Past extendibility and initial singularity in Friedmann-Lema\^{i}tre-Robertson-Walker and Bianchi I spacetimes

TL;DR

This paper investigates the conditions under which certain cosmological spacetimes can be extended beyond their boundaries, identifying criteria for singularities and characterizing the asymptotic behaviors that allow for extendibility.

Contribution

It provides new criteria for determining the extendibility of FLRW and Bianchi I spacetimes and characterizes the asymptotic conditions that prevent singularities.

Findings

Incomplete FLRW spacetime reduces to Milne or flat de Sitter universes near the boundary.

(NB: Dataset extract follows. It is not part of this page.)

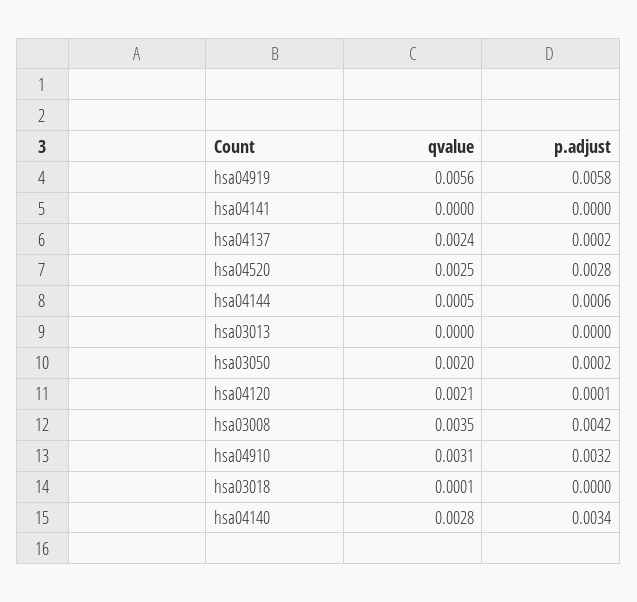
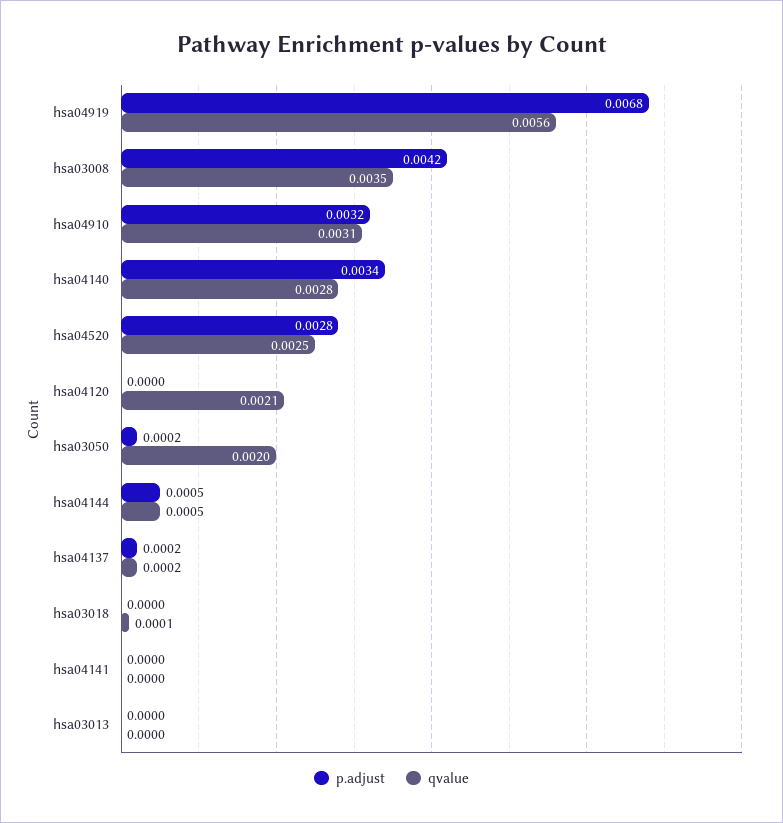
p.adjust, hsa04919: 0.0058 -> 0.0068
qvalue, hsa04137: 0.0024 -> 0.0002
p.adjust, hsa04144: 0.0006 -> 0.0005
p.adjust, hsa04120: 0.0001 -> 0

Incomplete Bianchi I spacetime is extendible if it asymptotically matches Milne, flat de Sitter, or specific anisotropic power-law models.

Detailed analysis of scale factor time-dependence compatible with extendibility.

Abstract

We study past-directed extendibility of Friedmann-Lema\^{i}tre-Robertson-Walker (FLRW) and Bianchi type I spacetimes with a scale factor vanishing in the past. We give criteria for determining whether a boundary for past-directed incomplete geodesics is a parallelly propagated curvature singularity, which cannot necessarily be read off from scalar curvature invariants. It is clarified that, for incomplete FLRW spacetime to avoid the singularity, the spacetime necessarily reduces to the Milne universe or flat de Sitter universe toward the boundary. For incomplete Bianchi type I spacetime to be free of singularity, it is necessary that the spacetime asymptotically fits into the product of the extendible isotropic geometry (Milne or flat de Sitter) and flat space, or, anisotropic spacetime with specific power law scale factors. Furthermore, we investigate in detail the time-dependence of the scale factor compatible with the extendibility in both spacetimes beyond the leading order.